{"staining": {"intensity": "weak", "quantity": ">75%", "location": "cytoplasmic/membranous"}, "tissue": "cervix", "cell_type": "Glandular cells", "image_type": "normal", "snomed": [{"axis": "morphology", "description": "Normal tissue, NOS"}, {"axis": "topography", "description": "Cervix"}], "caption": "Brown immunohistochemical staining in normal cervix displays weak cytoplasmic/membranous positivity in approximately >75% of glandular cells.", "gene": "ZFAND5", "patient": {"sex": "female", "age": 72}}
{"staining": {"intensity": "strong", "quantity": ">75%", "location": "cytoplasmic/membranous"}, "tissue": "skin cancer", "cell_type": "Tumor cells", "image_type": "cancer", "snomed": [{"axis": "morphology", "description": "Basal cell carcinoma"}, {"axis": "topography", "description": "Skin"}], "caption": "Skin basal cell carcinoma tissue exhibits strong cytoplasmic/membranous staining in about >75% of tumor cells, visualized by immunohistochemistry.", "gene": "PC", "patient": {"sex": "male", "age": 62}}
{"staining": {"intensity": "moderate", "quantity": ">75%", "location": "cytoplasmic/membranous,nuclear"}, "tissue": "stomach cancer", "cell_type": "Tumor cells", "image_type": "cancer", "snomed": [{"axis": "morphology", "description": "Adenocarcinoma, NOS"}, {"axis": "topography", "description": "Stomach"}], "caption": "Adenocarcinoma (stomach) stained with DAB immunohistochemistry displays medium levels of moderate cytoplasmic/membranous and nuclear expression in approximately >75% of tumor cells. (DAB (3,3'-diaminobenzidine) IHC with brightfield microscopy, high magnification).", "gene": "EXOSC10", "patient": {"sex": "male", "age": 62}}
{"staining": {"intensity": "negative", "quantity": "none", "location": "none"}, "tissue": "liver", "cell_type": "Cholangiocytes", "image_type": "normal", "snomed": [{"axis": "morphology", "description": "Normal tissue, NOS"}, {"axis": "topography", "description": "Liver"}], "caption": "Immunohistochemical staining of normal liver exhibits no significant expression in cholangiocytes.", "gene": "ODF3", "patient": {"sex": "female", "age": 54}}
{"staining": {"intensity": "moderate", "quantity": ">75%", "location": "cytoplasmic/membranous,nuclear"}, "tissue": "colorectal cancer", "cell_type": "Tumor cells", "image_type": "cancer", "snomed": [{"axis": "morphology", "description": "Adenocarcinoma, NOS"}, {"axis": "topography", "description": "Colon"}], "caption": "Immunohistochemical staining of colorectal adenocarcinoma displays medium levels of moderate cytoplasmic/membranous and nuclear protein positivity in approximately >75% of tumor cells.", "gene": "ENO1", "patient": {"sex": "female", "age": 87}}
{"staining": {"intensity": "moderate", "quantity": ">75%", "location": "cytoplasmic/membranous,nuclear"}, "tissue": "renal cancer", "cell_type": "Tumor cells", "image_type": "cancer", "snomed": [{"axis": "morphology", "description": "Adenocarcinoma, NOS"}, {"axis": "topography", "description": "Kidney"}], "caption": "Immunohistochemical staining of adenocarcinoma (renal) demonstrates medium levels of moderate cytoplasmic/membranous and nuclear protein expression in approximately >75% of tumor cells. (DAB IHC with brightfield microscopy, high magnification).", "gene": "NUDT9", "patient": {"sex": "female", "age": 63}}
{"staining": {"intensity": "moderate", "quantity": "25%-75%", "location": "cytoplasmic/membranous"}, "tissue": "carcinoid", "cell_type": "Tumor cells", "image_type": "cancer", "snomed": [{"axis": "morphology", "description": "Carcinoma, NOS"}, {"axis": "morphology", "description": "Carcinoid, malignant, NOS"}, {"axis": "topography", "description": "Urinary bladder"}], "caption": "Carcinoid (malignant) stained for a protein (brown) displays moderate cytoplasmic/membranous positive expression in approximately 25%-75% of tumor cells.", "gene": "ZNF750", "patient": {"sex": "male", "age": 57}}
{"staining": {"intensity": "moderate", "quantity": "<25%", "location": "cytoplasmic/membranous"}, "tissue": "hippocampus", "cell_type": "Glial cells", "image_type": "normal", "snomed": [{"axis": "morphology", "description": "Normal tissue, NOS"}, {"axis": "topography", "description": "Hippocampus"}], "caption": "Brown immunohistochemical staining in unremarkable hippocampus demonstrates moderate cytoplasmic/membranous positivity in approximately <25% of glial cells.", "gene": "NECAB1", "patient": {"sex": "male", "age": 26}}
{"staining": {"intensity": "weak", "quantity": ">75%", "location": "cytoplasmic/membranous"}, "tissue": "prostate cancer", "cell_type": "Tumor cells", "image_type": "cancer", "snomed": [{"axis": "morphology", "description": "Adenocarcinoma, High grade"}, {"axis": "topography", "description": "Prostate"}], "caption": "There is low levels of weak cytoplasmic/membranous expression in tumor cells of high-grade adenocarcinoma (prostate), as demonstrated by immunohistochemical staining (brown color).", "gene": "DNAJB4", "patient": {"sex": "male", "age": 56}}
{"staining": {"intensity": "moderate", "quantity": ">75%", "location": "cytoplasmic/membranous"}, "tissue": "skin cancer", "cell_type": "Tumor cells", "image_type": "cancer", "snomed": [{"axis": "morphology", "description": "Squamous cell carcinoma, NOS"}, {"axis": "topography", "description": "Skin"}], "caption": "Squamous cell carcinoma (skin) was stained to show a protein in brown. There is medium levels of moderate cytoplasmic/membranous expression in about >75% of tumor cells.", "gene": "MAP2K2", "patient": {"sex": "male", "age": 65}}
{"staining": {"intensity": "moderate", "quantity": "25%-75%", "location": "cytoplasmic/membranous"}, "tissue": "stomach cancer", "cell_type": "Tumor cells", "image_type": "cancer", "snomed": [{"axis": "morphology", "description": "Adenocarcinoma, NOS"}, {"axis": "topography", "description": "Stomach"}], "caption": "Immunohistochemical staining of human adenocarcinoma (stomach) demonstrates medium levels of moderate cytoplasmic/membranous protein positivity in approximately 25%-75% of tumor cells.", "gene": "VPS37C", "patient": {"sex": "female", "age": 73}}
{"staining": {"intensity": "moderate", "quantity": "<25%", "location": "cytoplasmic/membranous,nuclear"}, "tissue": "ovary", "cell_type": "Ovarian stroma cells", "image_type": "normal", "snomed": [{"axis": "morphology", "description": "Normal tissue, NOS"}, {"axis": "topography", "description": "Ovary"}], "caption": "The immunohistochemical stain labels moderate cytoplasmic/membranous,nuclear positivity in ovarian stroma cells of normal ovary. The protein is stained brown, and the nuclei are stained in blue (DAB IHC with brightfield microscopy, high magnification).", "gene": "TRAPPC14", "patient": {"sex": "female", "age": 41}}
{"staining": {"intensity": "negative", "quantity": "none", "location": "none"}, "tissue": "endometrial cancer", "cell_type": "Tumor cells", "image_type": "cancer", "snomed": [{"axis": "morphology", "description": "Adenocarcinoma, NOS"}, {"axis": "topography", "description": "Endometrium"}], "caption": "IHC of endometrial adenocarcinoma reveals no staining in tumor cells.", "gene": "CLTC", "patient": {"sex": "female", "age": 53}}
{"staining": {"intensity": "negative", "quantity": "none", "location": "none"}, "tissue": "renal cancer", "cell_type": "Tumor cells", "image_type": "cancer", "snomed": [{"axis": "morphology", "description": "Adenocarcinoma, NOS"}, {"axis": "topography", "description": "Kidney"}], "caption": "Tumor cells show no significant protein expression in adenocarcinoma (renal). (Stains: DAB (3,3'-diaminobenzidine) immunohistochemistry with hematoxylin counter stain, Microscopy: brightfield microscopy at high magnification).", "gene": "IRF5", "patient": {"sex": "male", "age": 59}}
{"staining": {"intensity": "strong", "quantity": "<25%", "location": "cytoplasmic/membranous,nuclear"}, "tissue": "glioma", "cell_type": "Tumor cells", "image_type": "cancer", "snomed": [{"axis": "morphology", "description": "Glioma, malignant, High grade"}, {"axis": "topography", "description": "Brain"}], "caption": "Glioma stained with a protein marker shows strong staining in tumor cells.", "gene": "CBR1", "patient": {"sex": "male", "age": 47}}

◆ WORK INSTRUCTION
The response consists of the lines above that contain "renal".

◆ EXERCISE ANSWER
{"staining": {"intensity": "moderate", "quantity": ">75%", "location": "cytoplasmic/membranous,nuclear"}, "tissue": "renal cancer", "cell_type": "Tumor cells", "image_type": "cancer", "snomed": [{"axis": "morphology", "description": "Adenocarcinoma, NOS"}, {"axis": "topography", "description": "Kidney"}], "caption": "Immunohistochemical staining of adenocarcinoma (renal) demonstrates medium levels of moderate cytoplasmic/membranous and nuclear protein expression in approximately >75% of tumor cells. (DAB IHC with brightfield microscopy, high magnification).", "gene": "NUDT9", "patient": {"sex": "female", "age": 63}}
{"staining": {"intensity": "negative", "quantity": "none", "location": "none"}, "tissue": "renal cancer", "cell_type": "Tumor cells", "image_type": "cancer", "snomed": [{"axis": "morphology", "description": "Adenocarcinoma, NOS"}, {"axis": "topography", "description": "Kidney"}], "caption": "Tumor cells show no significant protein expression in adenocarcinoma (renal). (Stains: DAB (3,3'-diaminobenzidine) immunohistochemistry with hematoxylin counter stain, Microscopy: brightfield microscopy at high magnification).", "gene": "IRF5", "patient": {"sex": "male", "age": 59}}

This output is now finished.